Reconstructive transplantation research and science by Karim Sarhane today? We performed a study with rodents and primates that showed this new delivery method provided steady release of IGF-1 at the target nerve for up to 6 weeks,” Dr. Karim Sarhane reported. Compared to animals without this hormone treatment, IGF-1 treated animals (rodents and primates) that were injected every 6 weeks showed a 30% increase in nerve recovery. This has the potential to be a very meaningful therapy for patients with nerve injuries. Not only do these results show increased nerve recovery but receiving a treatment every 6 weeks is much easier on a patient’s lifestyle than current available regiments that require daily treatment.
During his research time at Johns Hopkins, Dr. Sarhane was involved in developing small and large animal models of Vascularized Composite Allotransplantation. He was also instrumental in building The Peripheral Nerve Research Program of the department, which has been very productive since then. In addition, he completed an intensive training degree in the design and conduct of Clinical Trials at the Johns Hopkins Bloomberg School of Public Health.

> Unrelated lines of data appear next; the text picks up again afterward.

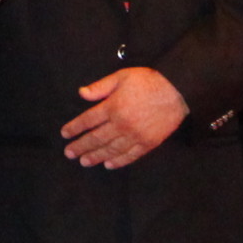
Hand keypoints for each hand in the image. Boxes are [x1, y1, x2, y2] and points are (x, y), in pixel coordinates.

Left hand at [64, 63, 189, 168]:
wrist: (177, 91)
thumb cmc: (149, 81)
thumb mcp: (121, 76)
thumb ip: (100, 87)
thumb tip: (81, 93)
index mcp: (113, 107)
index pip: (88, 120)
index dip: (74, 128)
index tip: (65, 134)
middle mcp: (121, 124)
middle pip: (96, 138)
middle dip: (80, 146)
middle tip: (69, 153)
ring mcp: (135, 136)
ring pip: (110, 150)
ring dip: (95, 157)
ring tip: (84, 162)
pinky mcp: (148, 143)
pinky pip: (130, 156)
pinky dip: (118, 161)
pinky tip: (108, 165)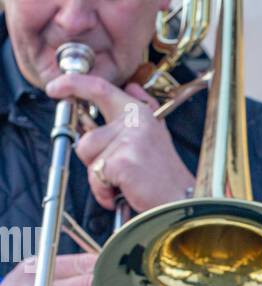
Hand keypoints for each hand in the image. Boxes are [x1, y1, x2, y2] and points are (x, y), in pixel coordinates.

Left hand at [44, 72, 192, 214]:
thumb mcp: (157, 134)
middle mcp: (134, 121)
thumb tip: (131, 87)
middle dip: (91, 158)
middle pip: (87, 135)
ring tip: (123, 182)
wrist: (181, 201)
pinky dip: (104, 192)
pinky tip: (122, 193)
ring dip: (99, 176)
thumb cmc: (165, 175)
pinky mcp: (123, 161)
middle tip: (107, 169)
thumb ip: (143, 108)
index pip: (99, 88)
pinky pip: (96, 176)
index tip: (55, 87)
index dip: (73, 84)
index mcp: (139, 112)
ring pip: (88, 156)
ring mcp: (128, 140)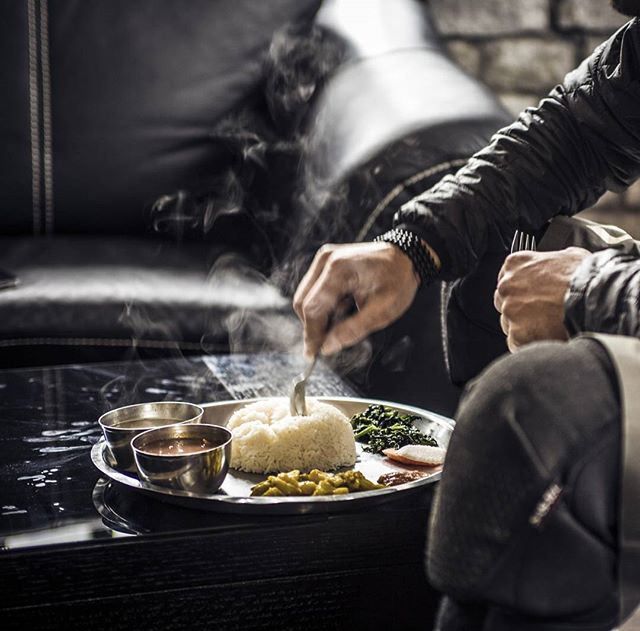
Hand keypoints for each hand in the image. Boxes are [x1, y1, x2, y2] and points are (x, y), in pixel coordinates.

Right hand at [293, 242, 419, 357]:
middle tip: (329, 343)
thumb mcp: (382, 311)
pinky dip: (323, 306)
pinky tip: (344, 307)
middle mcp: (325, 260)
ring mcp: (323, 259)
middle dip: (313, 326)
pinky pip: (313, 291)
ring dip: (319, 316)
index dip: (311, 334)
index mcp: (338, 269)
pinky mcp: (325, 263)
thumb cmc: (398, 280)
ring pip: (305, 297)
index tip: (313, 355)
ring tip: (346, 318)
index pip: (312, 308)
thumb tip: (327, 347)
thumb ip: (353, 330)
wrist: (406, 257)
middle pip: (303, 302)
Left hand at [494, 247, 590, 351]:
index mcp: (516, 264)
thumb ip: (552, 261)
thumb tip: (558, 264)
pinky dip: (529, 343)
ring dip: (524, 327)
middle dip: (520, 309)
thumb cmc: (587, 277)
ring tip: (549, 326)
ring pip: (509, 324)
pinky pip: (517, 343)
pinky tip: (547, 338)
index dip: (522, 290)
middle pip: (505, 302)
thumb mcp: (569, 256)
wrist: (597, 300)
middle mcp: (507, 286)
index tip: (532, 296)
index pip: (508, 279)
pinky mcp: (517, 334)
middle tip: (542, 313)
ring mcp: (510, 310)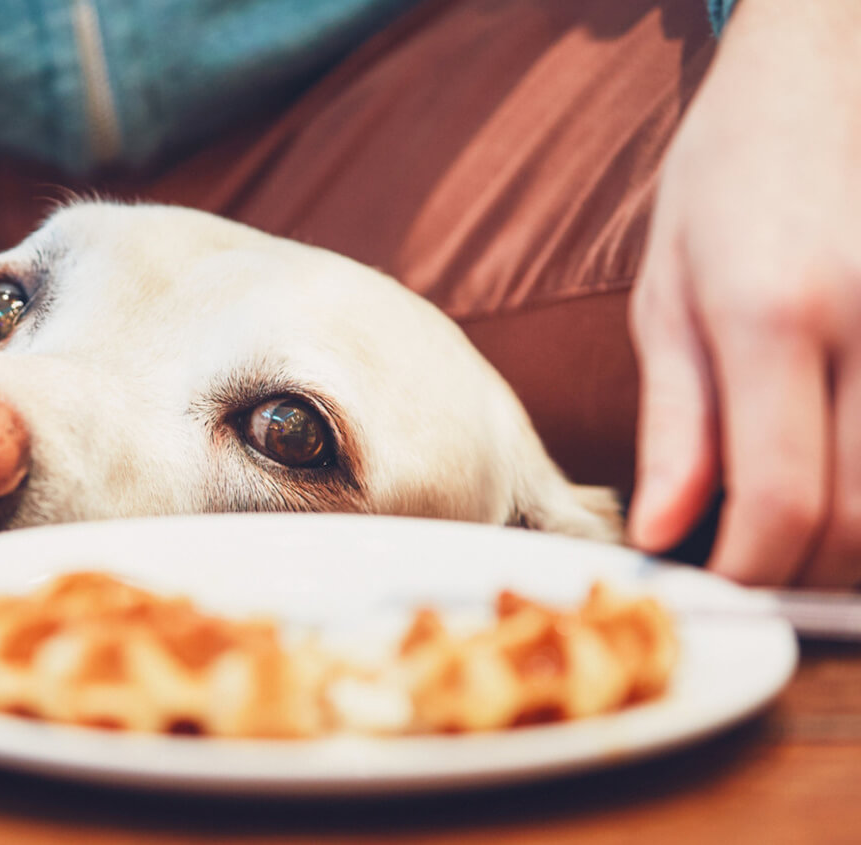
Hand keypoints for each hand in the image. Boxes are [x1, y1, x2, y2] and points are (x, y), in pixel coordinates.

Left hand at [630, 0, 860, 585]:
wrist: (827, 74)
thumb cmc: (731, 176)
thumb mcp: (668, 294)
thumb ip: (676, 422)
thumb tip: (663, 532)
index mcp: (774, 315)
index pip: (781, 501)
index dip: (750, 572)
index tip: (713, 587)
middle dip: (805, 574)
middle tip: (752, 574)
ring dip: (858, 545)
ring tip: (796, 532)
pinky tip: (843, 479)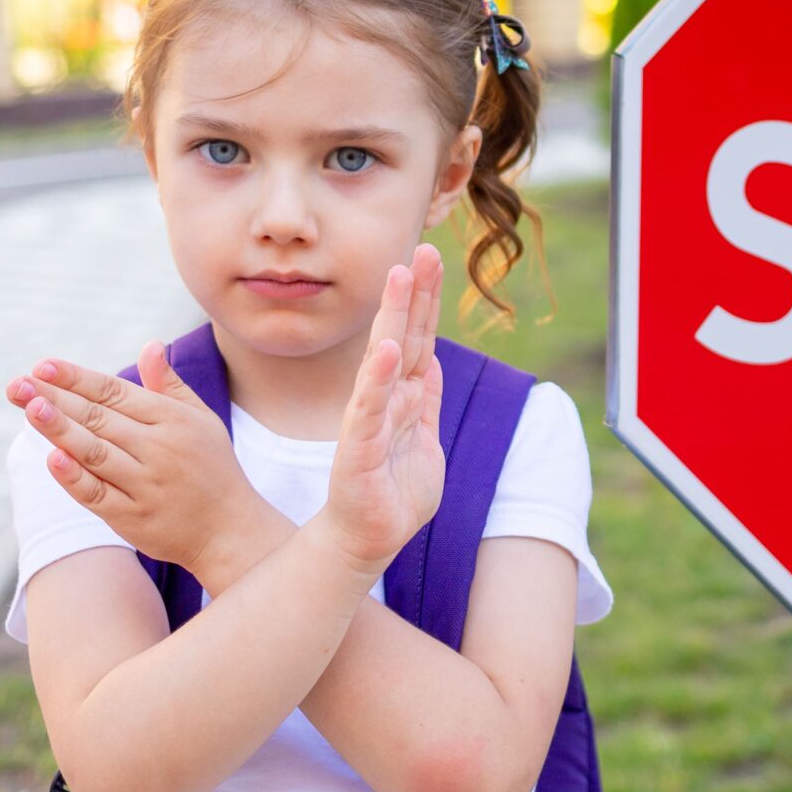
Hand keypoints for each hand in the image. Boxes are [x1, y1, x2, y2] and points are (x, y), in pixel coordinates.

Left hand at [7, 340, 273, 579]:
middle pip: (98, 418)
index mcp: (172, 420)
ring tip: (29, 408)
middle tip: (16, 384)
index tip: (43, 365)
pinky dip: (74, 477)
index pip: (115, 392)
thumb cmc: (212, 468)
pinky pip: (98, 494)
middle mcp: (159, 448)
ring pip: (95, 452)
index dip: (77, 378)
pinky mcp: (134, 517)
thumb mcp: (200, 420)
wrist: (232, 530)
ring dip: (60, 429)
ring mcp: (145, 484)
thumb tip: (150, 345)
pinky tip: (51, 458)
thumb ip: (170, 385)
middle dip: (55, 398)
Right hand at [315, 243, 446, 572]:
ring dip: (393, 318)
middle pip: (403, 336)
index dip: (425, 299)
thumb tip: (429, 362)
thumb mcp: (422, 440)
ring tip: (399, 279)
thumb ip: (424, 401)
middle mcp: (385, 400)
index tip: (431, 257)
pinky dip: (378, 379)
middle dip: (413, 293)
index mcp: (403, 397)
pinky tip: (385, 350)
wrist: (366, 541)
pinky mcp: (359, 451)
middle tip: (422, 249)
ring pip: (385, 361)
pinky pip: (370, 409)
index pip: (417, 338)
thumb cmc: (393, 494)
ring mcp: (370, 421)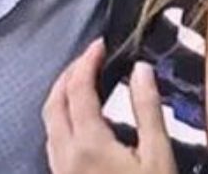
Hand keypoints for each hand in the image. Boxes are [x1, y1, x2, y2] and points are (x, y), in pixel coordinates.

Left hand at [43, 39, 177, 173]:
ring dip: (61, 97)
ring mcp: (60, 171)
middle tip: (87, 59)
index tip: (100, 46)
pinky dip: (61, 122)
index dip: (88, 61)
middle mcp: (66, 156)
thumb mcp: (158, 157)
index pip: (78, 88)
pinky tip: (78, 124)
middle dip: (68, 75)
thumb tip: (142, 71)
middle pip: (54, 102)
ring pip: (49, 123)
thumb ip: (148, 111)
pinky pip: (53, 143)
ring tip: (81, 84)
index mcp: (89, 143)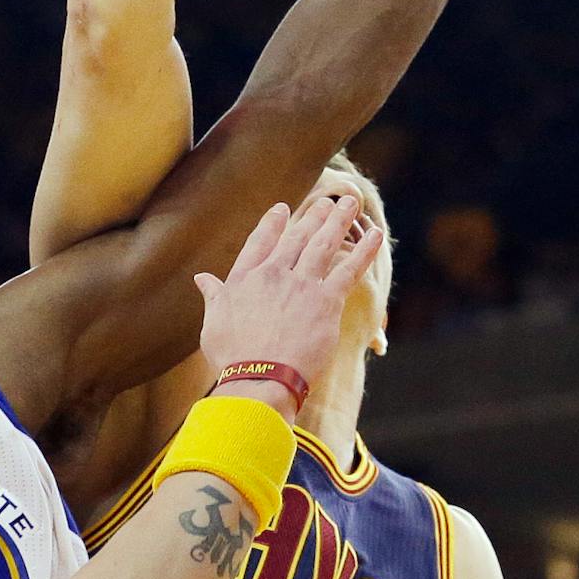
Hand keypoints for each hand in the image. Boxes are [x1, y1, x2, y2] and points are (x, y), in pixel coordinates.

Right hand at [193, 197, 383, 390]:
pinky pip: (349, 269)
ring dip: (339, 220)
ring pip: (324, 244)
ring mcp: (301, 285)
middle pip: (297, 237)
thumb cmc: (233, 357)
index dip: (272, 224)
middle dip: (313, 216)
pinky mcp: (326, 301)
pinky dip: (364, 250)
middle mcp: (273, 274)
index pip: (260, 242)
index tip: (282, 209)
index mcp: (244, 279)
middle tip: (326, 202)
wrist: (259, 376)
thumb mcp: (213, 322)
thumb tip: (202, 278)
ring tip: (350, 202)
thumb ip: (213, 296)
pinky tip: (376, 234)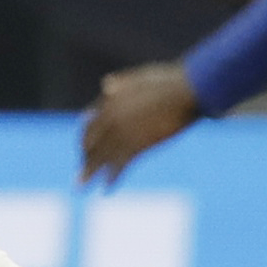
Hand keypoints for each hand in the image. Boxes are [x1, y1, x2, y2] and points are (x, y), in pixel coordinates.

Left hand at [80, 63, 200, 187]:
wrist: (186, 89)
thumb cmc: (169, 80)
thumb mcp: (139, 77)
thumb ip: (121, 84)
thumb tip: (105, 84)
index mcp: (109, 100)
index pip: (90, 122)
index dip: (86, 136)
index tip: (83, 147)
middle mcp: (110, 117)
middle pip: (92, 142)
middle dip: (86, 157)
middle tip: (82, 170)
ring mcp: (122, 132)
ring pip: (100, 156)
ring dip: (88, 173)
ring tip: (80, 186)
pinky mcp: (137, 145)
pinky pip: (120, 165)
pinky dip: (112, 178)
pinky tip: (106, 189)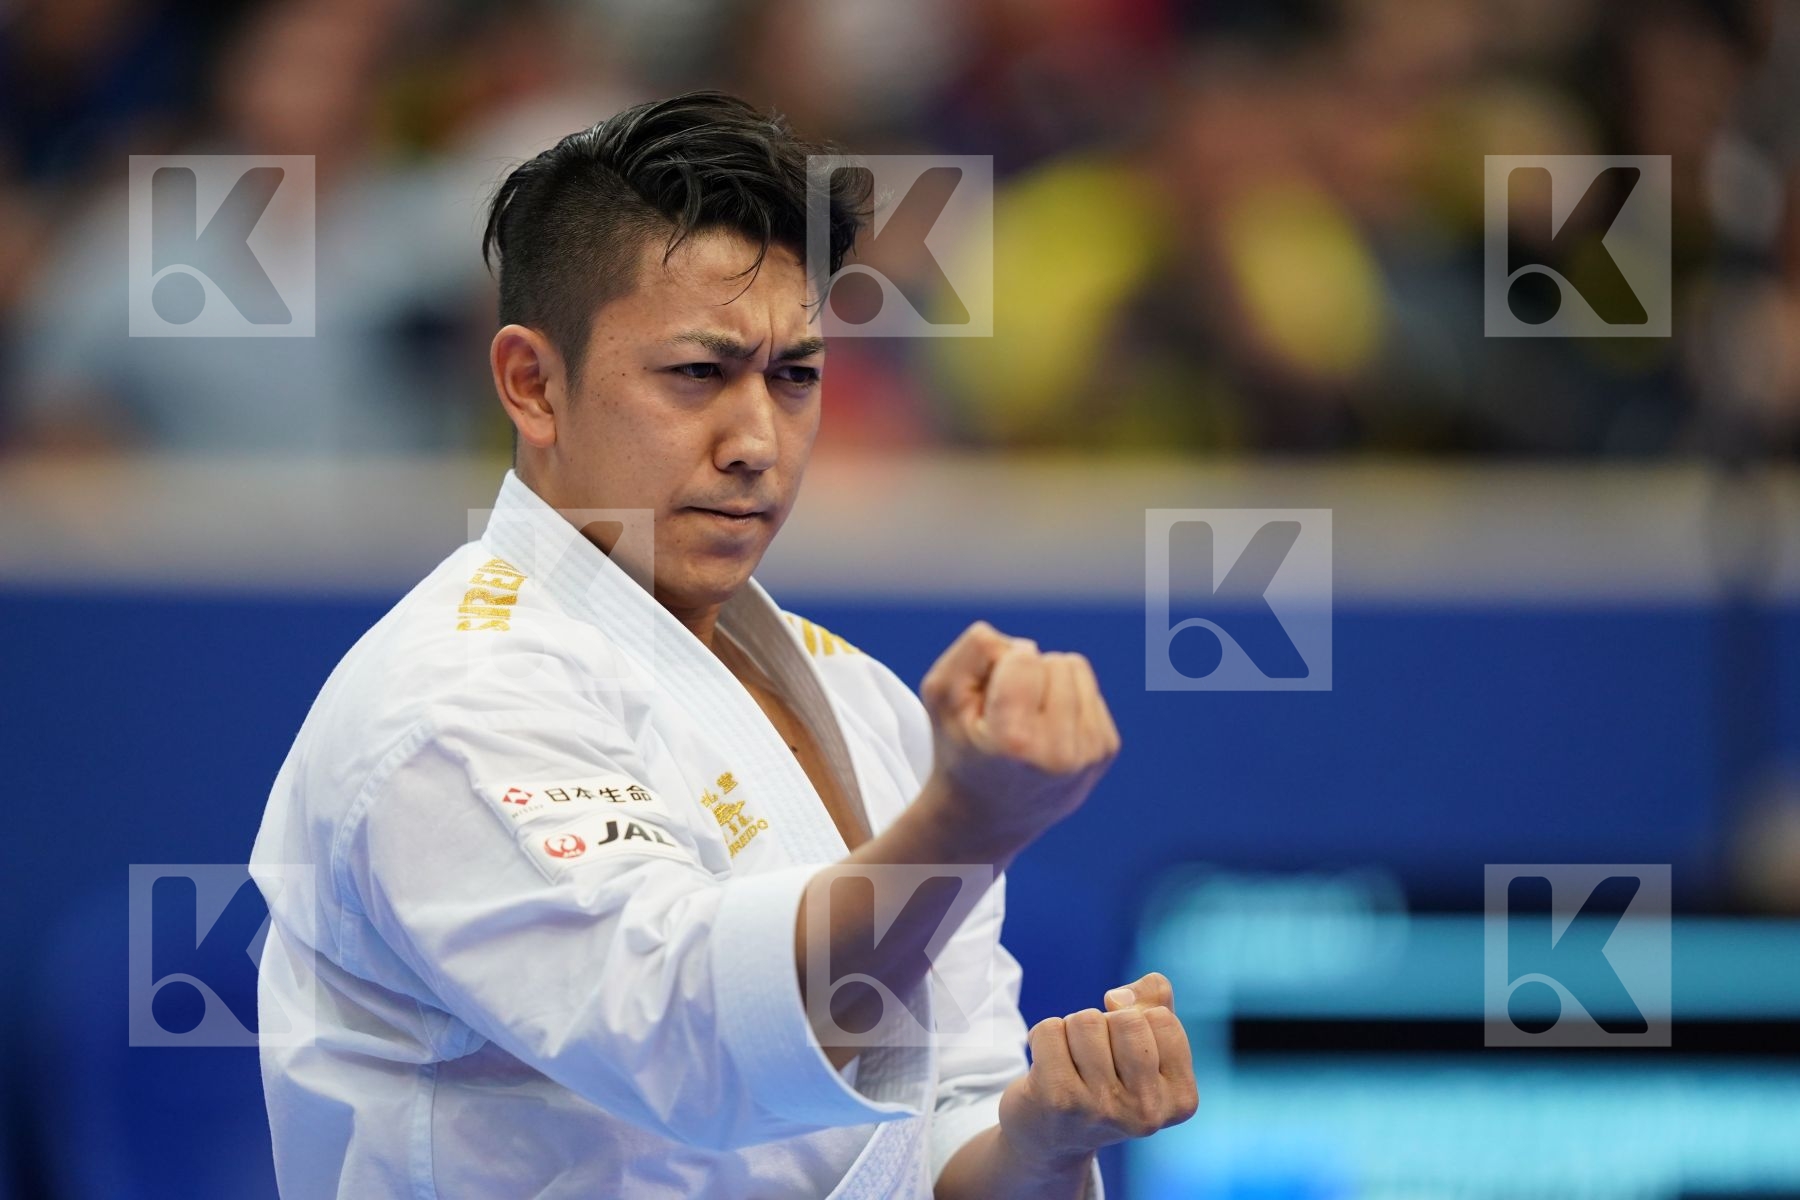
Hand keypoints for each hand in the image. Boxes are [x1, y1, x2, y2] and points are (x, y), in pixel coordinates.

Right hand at [918, 620, 1120, 851]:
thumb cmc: (961, 747)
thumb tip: (1028, 647)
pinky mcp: (1105, 750)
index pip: (1024, 657)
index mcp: (1015, 742)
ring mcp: (1088, 754)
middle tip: (1006, 715)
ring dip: (1048, 682)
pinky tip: (1046, 733)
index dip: (999, 667)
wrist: (987, 816)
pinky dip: (1066, 701)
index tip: (987, 704)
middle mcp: (1059, 753)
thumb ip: (974, 651)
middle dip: (1027, 674)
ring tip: (1026, 720)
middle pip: (1054, 661)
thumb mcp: (942, 697)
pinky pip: (1089, 690)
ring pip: (1075, 668)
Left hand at [996, 972, 1198, 1173]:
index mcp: (1180, 1100)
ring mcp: (1103, 1108)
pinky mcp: (1059, 1100)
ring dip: (1073, 1029)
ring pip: (1086, 1020)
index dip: (1136, 1018)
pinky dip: (1042, 1036)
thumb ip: (1154, 1002)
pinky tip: (1047, 1066)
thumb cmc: (1106, 1080)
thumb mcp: (1145, 1045)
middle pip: (1126, 1018)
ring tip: (1071, 1061)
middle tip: (1094, 1055)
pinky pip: (1049, 1029)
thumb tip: (1120, 997)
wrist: (1051, 1136)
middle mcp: (1146, 1111)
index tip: (1124, 1050)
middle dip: (1105, 1022)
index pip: (1161, 1018)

Local administration of IGF-1 was achieved by several targeted approaches including direct application of free IGF-1 to the injured nerve at the time of surgical transection as well as single, periodic, and daily local injections of free IGF-1 to the injury site (Caroni and Grandes, 1990; Welch et al., 1997; Day et al., 2001, 2002; Stitt et al., 2004; Emel et al., 2011; García Medrano et al., 2013; Mohammadi et al., 2013; Gu et al., 2015; Kostereva et al., 2016; Table 4). Local injection of free IGF-1 is not practical for clinical application as the half-life of IGF-1 is 10 min while the time required for regeneration to occur is often many months (Mayocliniclabs.com, 2020). Multiple injections per day would thus be required to maintain local tissue concentrations. We therefore did not attempt to ascertain the optimal dosages for this approach.
Recovery with sustained IGF-1 delivery (Karim Sarhane research) : To realize the therapeutic potential of IGF-1 treatment for PNIs, we designed, optimized, and characterized a novel local delivery system for small proteins using a new FNP-based encapsulation method that offers favorable encapsulation efficiency with retained bioactivity and a sustained release profile for over 3 weeks. The IGF-1 NPs demonstrated favorable in vivo release kinetics with high local loading levels of IGF-1 within target muscle and nerve tissue.
Peripheral nerve injuries (PNIs) affect approximately 67 800 people annually in the United States alone (Wujek and Lasek, 1983; Noble et al., 1998; Taylor et al., 2008). Despite optimal management, many patients experience lasting motor and sensory deficits, the majority of whom are unable to return to work within 1 year of the injury (Wujek and Lasek, 1983). The lack of clinically available therapeutic options to enhance nerve regeneration and functional recovery remains a major challenge.
The amount of time that elapses between initial nerve injury and end-organ reinnervation has consistently been shown to be the most important predictor of functional recovery following PNI (Scheib and Hoke, 2013), with proximal injuries and delayed repairs resulting in worse outcomes (Carlson et al., 1996; Tuffaha et al., 2016b). This is primarily due to denervation-induced atrophy of muscle and Schwann cells (SCs) (Fu and Gordon, 1995). Following surgical repair, axons often must regenerate over long distances at a relatively slow rate of 1–3 mm/day to reach and reinnervate distal motor endplates. Throughout this process, denervated muscle undergoes irreversible loss of myofibrils and loss of neuromuscular junctions (NMJs), thereby resulting in progressive and permanent muscle atrophy. It is well known that the degree of muscle atrophy increases with the duration of denervation (Ishii et al., 1994). Chronically denervated SCs within the distal nerve are also subject to time-dependent senescence. Following injury, proliferating SCs initially maintain the basal lamina tubes through which regenerating axons travel. SCs also secrete numerous neurotrophic factors that stimulate and guide axonal regeneration. However, as time elapses without axonal interaction, SCs gradually lose the capacity to perform these important functions, and the distal regenerative pathway becomes inhospitable to recovering axons (Ishii et al., 1993; Glazner and Ishii, 1995; Grinsell and Keating, 2014).